In 2007 Kathy and I needed to buy a new home. We had banked with the National Australia Bank for over fifteen years, so it never occurred to us to go anywhere else. This would be our fourth home loan with the NAB. All of our previous loans had been at the variable rate, or with very short fixed terms. This time we had no idea how long it would be before we needed to move again, so the flexibility of a variable rate loan was even more important.
We met with bank staff twice, and explained our needs. We were especially careful to make it clear that we did not know how long it would be before we needed to sell, and that we needed as much flexibility as possible.
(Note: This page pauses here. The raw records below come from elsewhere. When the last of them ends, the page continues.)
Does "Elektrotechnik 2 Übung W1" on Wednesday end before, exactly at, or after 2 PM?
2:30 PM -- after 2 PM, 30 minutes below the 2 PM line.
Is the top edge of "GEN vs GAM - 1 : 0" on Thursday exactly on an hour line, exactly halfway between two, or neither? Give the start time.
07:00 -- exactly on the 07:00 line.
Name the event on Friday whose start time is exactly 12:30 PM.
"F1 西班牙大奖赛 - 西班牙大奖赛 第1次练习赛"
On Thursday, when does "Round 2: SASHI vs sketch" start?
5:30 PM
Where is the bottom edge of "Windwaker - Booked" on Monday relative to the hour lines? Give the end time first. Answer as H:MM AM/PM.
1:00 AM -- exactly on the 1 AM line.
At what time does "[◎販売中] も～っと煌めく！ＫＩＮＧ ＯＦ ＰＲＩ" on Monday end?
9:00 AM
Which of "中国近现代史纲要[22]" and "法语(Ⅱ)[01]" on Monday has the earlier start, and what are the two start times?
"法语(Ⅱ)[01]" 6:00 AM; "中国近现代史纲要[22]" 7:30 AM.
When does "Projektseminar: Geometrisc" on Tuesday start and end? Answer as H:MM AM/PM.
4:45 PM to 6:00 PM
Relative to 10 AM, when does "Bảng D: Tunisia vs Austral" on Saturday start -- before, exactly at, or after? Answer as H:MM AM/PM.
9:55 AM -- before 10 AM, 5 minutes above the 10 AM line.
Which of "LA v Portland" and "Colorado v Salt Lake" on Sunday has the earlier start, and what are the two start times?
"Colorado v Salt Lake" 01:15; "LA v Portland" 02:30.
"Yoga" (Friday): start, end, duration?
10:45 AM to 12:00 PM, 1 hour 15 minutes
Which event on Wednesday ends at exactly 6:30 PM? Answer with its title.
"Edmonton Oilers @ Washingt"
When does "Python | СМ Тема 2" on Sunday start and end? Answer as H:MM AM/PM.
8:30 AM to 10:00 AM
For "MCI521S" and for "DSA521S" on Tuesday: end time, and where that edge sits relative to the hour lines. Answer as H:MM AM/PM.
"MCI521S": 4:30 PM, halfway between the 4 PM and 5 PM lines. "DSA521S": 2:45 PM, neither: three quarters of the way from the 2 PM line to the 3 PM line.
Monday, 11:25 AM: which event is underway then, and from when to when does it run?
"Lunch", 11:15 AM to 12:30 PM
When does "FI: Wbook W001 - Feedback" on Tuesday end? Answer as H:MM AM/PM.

We finally agreed to a fixed term of one year, then moving to the standard variable rate.
Documents were given to us to sign with representations that they expressed the agreement we had made. Because we had banked with the NAB for so long we had no reason to doubt what we were told. But six weeks ago, we found that the documents we had been given did not express the agreement we had made. Instead of a loan with maximum flexibility, we had been signed up for the exact opposite; a loan with a higher interest rate, for a fixed term of ten years.
When we discovered this, we assumed it had been an honest mistake, and that the bank would be anxious to fix it. We could not have been more wrong. The reaction to our concerns was hostility, delays, and finally an outright refusal to consider anything we said. We even told them we did not want back the extra interest they had charged us, we just wanted the mistake, their mistake, to be fixed, now that it had been discovered.
We have been defrauded of between $3000 and $4000 over the last four years. The National Bank also tells us that instead of being able to pay out the loan or refinance with minimal costs, they will charge us nearly $8000 to make any changes, on a loan of just over $100,000.
We should have done more homework before going to the National Bank. In 2003 popular independent consumer website notgoodenough.org noted that the NAB was the most complained about of any Australian company. Not just the banks. The National Bank was the most complained about of any Australian company.
Ten years later, nothing much has changed. There have been media reports of NAB staff making statutory declarations they knew to be false, of falsifying loan documents, and of a pattern of complete disregard for the rights of their clients. See, for example, the website ihatethenab.com, or Bruce Ford’s bankdispute.com.au
This is not just one or two disgruntled customers. As this graph from businessday.com.au shows, the National Bank continues to lead the industry in the number of complaints. The majority of those complaints relate to housing finance.
The National Bank can get away with treating its customers poorly, even dishonestly, because it knows that small customers like us do not have the funds to pursue justice through the courts.
What we can do, though, is to warn our family and friends. And that includes you.
If you bank with the NAB, for your own sake, change now.